For those that have not read the current regulation yet I recommend that you do so (see link below). Even if the regulation takes another 2 years to be adopted people need to know the direction in which this is going and raise issues accordingly. The UK has always been seen as the outside ‘miserable sod’ of European Legislation but in this instance the UK really does have a point. This was written with European Countries laws and economies in mind therefore some consideration needs to be made for other economies and laws otherwise it gives Nigel Farage something else to moan about and actually changes more than just an understanding Data Protection law.

To make you laugh, a friend sent this to me as an example of a clause that has been found in signed finance contracts in the US. Proof, that no one actually reads contracts!

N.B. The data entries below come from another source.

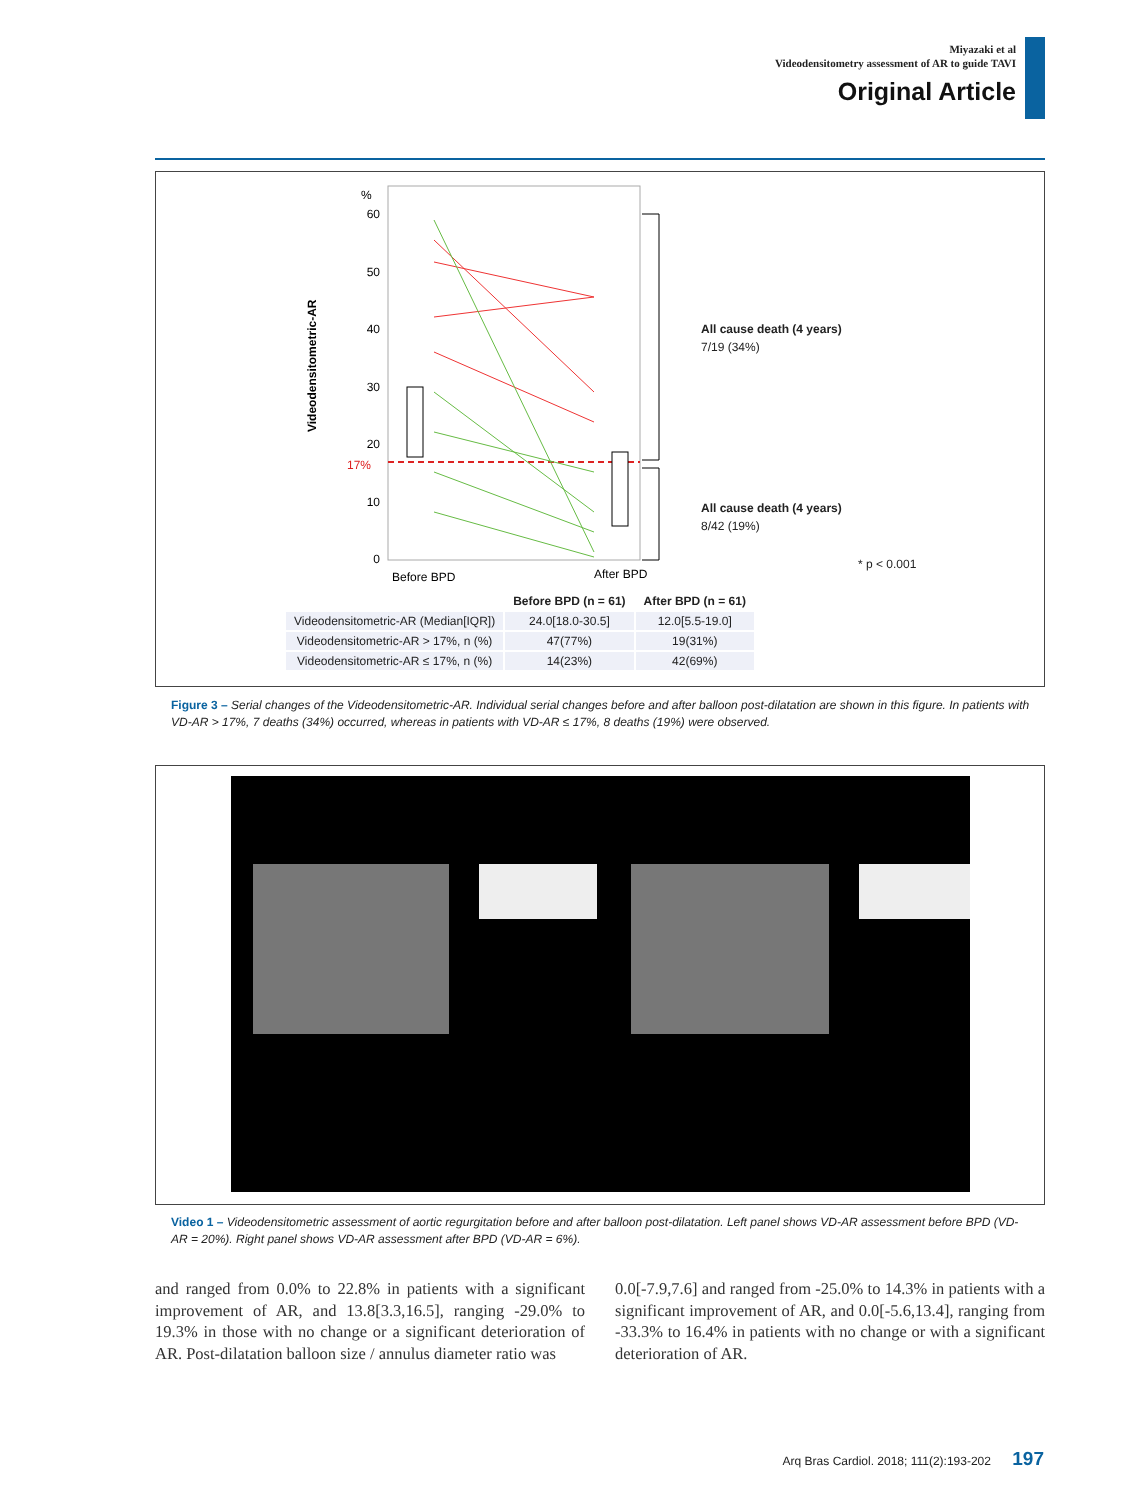Miyazaki et al
Videodensitometry assessment of AR to guide TAVI
Original Article
%
60
50
40
30
20
10
0
17%
Videodensitometric-AR
Before BPD
After BPD
All cause death (4 years)
7/19 (34%)
All cause death (4 years)
8/42 (19%)
* p < 0.001
| | Before BPD (n = 61) | After BPD (n = 61) |
| --- | --- | --- |
| Videodensitometric-AR (Median[IQR]) | 24.0[18.0-30.5] | 12.0[5.5-19.0] |
| Videodensitometric-AR > 17%, n (%) | 47(77%) | 19(31%) |
| Videodensitometric-AR ≤ 17%, n (%) | 14(23%) | 42(69%) |
Figure 3 – Serial changes of the Videodensitometric-AR. Individual serial changes before and after balloon post-dilatation are shown in this figure. In patients with VD-AR > 17%, 7 deaths (34%) occurred, whereas in patients with VD-AR ≤ 17%, 8 deaths (19%) were observed.
Video 1 – Videodensitometric assessment of aortic regurgitation before and after balloon post-dilatation. Left panel shows VD-AR assessment before BPD (VD-AR = 20%). Right panel shows VD-AR assessment after BPD (VD-AR = 6%).
and ranged from 0.0% to 22.8% in patients with a significant improvement of AR, and 13.8[3.3,16.5], ranging -29.0% to 19.3% in those with no change or a significant deterioration of AR. Post-dilatation balloon size / annulus diameter ratio was
0.0[-7.9,7.6] and ranged from -25.0% to 14.3% in patients with a significant improvement of AR, and 0.0[-5.6,13.4], ranging from -33.3% to 16.4% in patients with no change or with a significant deterioration of AR.
Arq Bras Cardiol. 2018; 111(2):193-202 197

END OF WORLD. In the event that the world as known to mankind shall come to an end, whether through natural forces (including, without limitation, plague, drought, earthquakes, hurricanes, and floods), manmade forces (including, without limitation, nuclear or biological war, pollution and global warming), or divine forces (including, without limitation, the Second Coming, the Mayan Cataclysm, and the Rapture, regardless of religious affiliation of Bank or Borrower), all as may then be determined by Bank in its sole discretion, then, in such event, all outstanding principal, interest, fees and charges remaining under the Loan Documents shall immediately become due and payable to Bank at Bank’s offices or designated shelter, without notice of any kind of character, all such notice being hereby waived by Borrower, and Borrower agrees that the end of the world shall not be deemed or construed to constitute a valid excuse or defence to payment; provided further, that in the event that the end of the world shall be divinely inspired, then, in such event, Borrower further agrees that Bank shall be aligned with forces of goodness and light, and Borrower shall be aligned with the forces of evil and darkness, and that Borrower shall be cast into a pit of fire, and shall deliver unto Bank as an indentured servant Borrower’s first born, until all sums owing under the Loan Documents, including attorney fees, shall be fully paid; provided further, that in the event that Borrower should be reincarnated subsequent to the end of the world, whether as an animal, vegetable or mineral, then, in such event, Bank shall have and possess, in addition to the collateral stated in the Loan Documents, a security interest in all of Borrower’s useful products, including, without limitation, any and all fur, hide, meat, edible portions, medicinal properties, and mineral rights, to further secure the prompt payment of all sums owing under the Loan Documents. Borrower acknowledges and agrees that it assumes all risk of the end of the world, and that Bank makes no representation or warranty as to when or who such world may come to such end. For the sake of clarification, in no event shall Bank have any liability or other responsibility of any kind for the end of the world, or any part of it, the risk of which having been intentionally and knowingly allocated to and undertaken by the Borrower.